In Neil Gaiman and Andy Kubert’s excellent two-part comic book tale “Whatever Happened to the Caped Crusader?,” Batman dies. The result? He always comes back as Batman, destined to forever reprise his role as the Dark Knight. It’s a fitting end for a comic book since they are predicated on stories that never end, merely stretching themselves out for eternity without really allowing for their characters to move beyond their true archetypes. I’ll probably receive some flak from comics fans for this, but it is this reliance on watching Bruce Wayne forever run through his paces that pushes me away from continuing to read these comics. It may appeal to hardcore fans and younger initiates, but I have grown and matured and developed over time, and I want to see my characters do that in entertainment. If I cannot see it, then I am no longer interested in further reading.
What Nolan injected into this film was a true conclusion to Batman, which is amazing to me. It’s the story of how a man falls so low he loses his identity to the need for vengeance, but then rediscovers who he truly is in the process. While it wasn’t a perfect trilogy, what is? Instead, I celebrate it for what it dares to imagine and the ability of it to actually be fantastic in its execution. There was nary a misdirection in Nolan’s single-minded goal of answering the question “What drives a man to put on a Batsuit, and what are the consequences of such an action?”

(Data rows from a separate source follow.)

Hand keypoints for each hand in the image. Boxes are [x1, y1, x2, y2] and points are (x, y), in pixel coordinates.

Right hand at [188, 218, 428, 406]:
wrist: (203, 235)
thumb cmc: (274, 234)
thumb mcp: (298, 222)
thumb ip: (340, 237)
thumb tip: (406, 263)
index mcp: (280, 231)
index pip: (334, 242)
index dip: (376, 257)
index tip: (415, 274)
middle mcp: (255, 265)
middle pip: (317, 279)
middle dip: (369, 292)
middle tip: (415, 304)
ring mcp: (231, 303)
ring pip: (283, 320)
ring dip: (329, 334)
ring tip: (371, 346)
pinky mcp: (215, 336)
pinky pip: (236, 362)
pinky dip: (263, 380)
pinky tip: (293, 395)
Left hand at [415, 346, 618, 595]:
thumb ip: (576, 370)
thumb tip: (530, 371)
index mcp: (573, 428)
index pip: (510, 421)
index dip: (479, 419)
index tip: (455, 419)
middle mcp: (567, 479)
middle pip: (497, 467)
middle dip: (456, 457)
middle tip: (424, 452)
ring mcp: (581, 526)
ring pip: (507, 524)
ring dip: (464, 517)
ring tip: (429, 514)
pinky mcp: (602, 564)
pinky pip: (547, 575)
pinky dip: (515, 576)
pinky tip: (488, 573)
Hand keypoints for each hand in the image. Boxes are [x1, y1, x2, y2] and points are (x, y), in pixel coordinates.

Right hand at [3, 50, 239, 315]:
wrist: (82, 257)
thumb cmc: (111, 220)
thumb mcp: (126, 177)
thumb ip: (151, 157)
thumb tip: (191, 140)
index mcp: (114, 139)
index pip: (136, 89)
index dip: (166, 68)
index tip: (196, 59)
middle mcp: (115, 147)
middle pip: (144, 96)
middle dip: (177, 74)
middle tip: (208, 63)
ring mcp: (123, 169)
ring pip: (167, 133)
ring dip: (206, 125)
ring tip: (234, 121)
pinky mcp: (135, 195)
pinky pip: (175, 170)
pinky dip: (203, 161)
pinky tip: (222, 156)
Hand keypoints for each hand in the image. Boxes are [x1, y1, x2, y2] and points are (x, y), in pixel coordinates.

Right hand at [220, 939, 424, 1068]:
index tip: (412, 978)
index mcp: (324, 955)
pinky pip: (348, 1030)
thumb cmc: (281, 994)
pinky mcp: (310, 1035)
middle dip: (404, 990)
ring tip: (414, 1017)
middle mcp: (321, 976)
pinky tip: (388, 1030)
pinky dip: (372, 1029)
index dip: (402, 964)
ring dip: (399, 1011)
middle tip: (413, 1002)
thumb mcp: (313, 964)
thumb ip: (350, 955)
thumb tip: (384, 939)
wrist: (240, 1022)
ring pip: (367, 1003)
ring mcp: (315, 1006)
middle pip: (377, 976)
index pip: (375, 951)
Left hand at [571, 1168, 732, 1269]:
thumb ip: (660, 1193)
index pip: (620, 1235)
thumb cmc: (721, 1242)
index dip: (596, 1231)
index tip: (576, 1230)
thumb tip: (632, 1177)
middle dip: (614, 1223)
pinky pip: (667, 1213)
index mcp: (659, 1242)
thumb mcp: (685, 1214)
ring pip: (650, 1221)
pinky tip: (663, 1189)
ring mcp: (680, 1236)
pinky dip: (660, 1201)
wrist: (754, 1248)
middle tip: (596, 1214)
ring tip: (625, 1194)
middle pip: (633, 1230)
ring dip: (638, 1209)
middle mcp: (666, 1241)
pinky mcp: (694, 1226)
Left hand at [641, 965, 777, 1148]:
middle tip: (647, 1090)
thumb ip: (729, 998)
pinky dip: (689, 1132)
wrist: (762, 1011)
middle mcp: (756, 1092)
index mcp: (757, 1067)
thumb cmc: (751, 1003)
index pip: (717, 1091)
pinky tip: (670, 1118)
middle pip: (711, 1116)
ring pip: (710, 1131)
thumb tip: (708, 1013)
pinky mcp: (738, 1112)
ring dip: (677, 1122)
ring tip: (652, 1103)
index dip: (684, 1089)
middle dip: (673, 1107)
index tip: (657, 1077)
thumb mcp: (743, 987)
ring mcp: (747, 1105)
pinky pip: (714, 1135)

Speaking of misdirection, Miranda Tate (Marion Cottillard) was Talia Al Ghul.
Yep, that happened.
Really, that’s all I can say about it. It wasn’t delivered with care, nor thoughtful insertion. If anything, the twist was a great bit of misdirection on Nolan’s part, but it doesn’t truly add anything to the tale. It’s a late-game change-up of villains that brings the film to an almost-thudding halt. If anything, it strips the goodwill from the audience for Tate’s character artificially, taking what could have been a very organic moment and instead cheapening it with theatrics (I shouldn’t complain about theatrics when the movie being analyzed has a BATPLANE in it, but nonetheless…).
Perhaps this was me, but again I liked seeing Bruce happy. He seemed happy with Miranda in the film (and since she’s played by the delightful Ms. Cotillard, I have to ask this: WHO WOULDN’T BE?), and to strip him of this potential earned happiness and access to his namesake just seemed cruel to me. But again, I accept the movie’s choice as one determined by Nolan in the end. If I’ll celebrate that the brothers Nolan got to see their vision play out onscreen without much studio interference, then I’ll accept that this was their choice.

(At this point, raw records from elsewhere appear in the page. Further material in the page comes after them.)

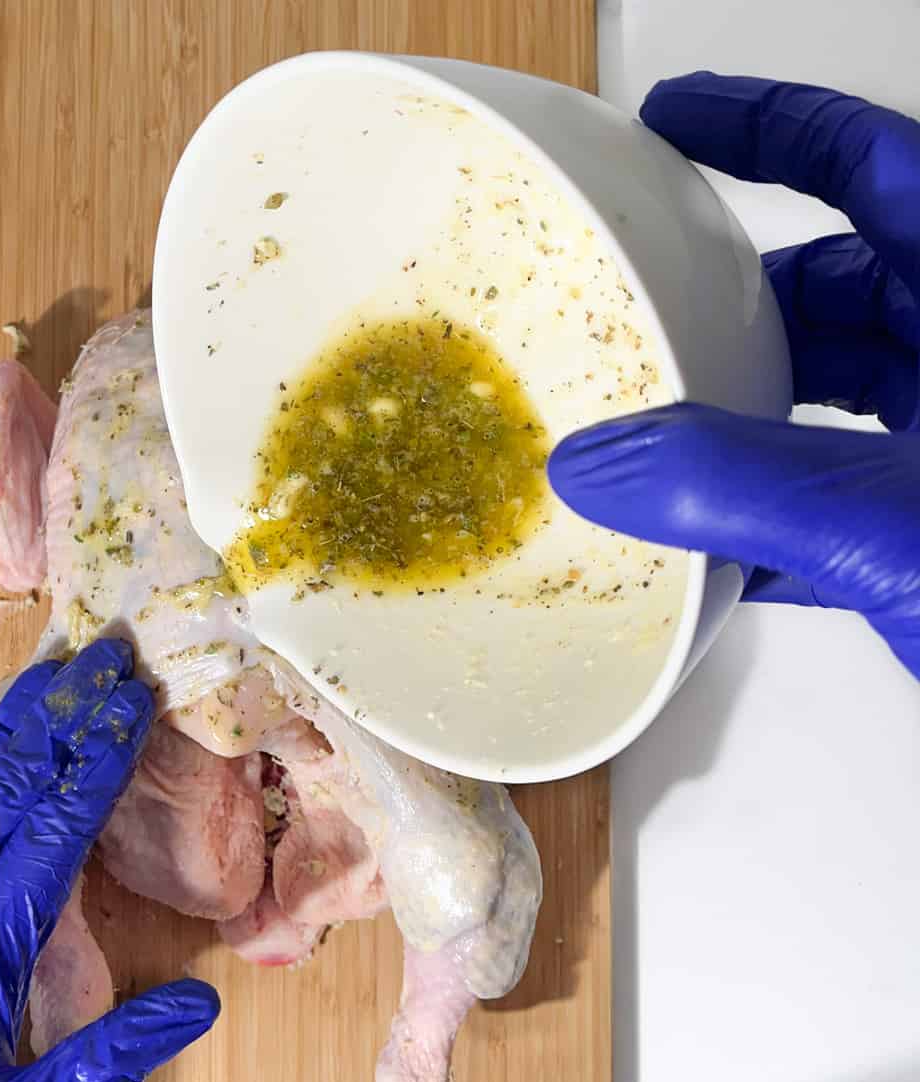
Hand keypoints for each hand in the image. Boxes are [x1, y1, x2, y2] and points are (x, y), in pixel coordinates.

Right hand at [548, 72, 919, 677]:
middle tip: (651, 314)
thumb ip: (740, 489)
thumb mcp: (899, 524)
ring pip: (851, 387)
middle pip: (849, 279)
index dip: (766, 126)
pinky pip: (856, 481)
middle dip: (742, 296)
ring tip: (670, 433)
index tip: (674, 120)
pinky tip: (724, 546)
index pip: (873, 162)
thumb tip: (605, 464)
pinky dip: (784, 506)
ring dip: (757, 409)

Elephant in the room time. Even if I argue that we should only focus on the film as it’s presented, we now are going to think about how different it would have been if the brothers Nolan could have truly achieved their vision without unfortunate interference in their vision.

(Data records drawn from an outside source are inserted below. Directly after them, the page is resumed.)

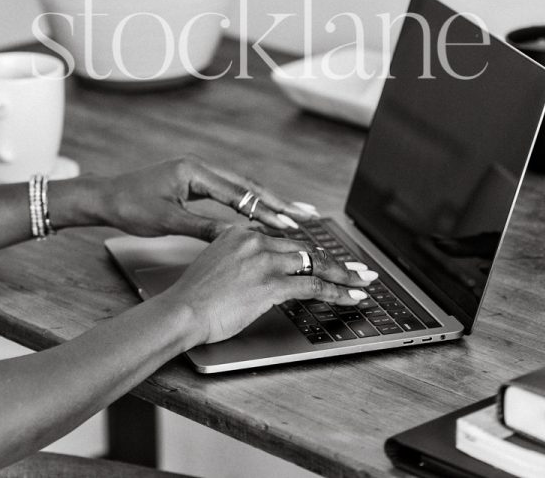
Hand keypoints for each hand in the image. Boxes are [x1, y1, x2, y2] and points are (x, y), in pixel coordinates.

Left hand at [91, 156, 319, 240]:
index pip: (239, 192)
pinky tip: (262, 212)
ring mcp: (198, 172)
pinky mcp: (194, 181)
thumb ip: (203, 228)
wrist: (105, 197)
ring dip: (266, 201)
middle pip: (247, 184)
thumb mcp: (167, 221)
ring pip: (241, 186)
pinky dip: (248, 201)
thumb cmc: (130, 207)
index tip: (287, 223)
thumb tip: (235, 238)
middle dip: (276, 201)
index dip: (265, 210)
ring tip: (293, 213)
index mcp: (194, 171)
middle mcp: (200, 166)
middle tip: (304, 214)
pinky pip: (228, 190)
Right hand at [161, 227, 373, 344]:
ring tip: (362, 282)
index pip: (286, 241)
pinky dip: (337, 291)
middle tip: (358, 268)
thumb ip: (240, 261)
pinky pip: (312, 285)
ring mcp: (264, 261)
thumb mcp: (216, 265)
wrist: (182, 311)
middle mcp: (255, 241)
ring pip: (315, 264)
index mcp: (241, 233)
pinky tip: (350, 296)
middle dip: (337, 261)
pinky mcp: (270, 283)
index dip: (311, 251)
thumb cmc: (194, 297)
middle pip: (305, 249)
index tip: (328, 257)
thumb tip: (260, 273)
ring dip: (344, 275)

How would the movie have been different if Heath Ledger had lived to reprise his Oscar-winning Joker character?
Let’s not list the ways that the film could be different. There lies the mouth of madness. But we can’t avoid the fact that a reprisal of the role would have been appreciated by fans, and most certainly by Nolan himself. Instead, we lost the brightest and darkest element of the series before we had a chance to see the indelible performance of Ledger.
Ledger’s uncaged Joker makes Hardy’s controlled, stiff Bane look less threatening. However, that may have been the point of the Joker. As chaos made flesh, the Joker was unpredictable and scary, while Bane has an endgame that is assured from the start as an end to the League of Shadows’ goals for Gotham City. He may have dominated the screen when he was on it, but Tom Hardy simply could not match Ledger’s manic deconstruction of every person around him. Instead, Bane breaks people on the outside, which is a far less compelling realization of terror than the attack on ideology and goodness that was the Joker in THE DARK KNIGHT. I can physically recover from seeing a bomb blast; I’m less likely to be better when my friends’ killer tells me which of them begged for their lives before he garroted them.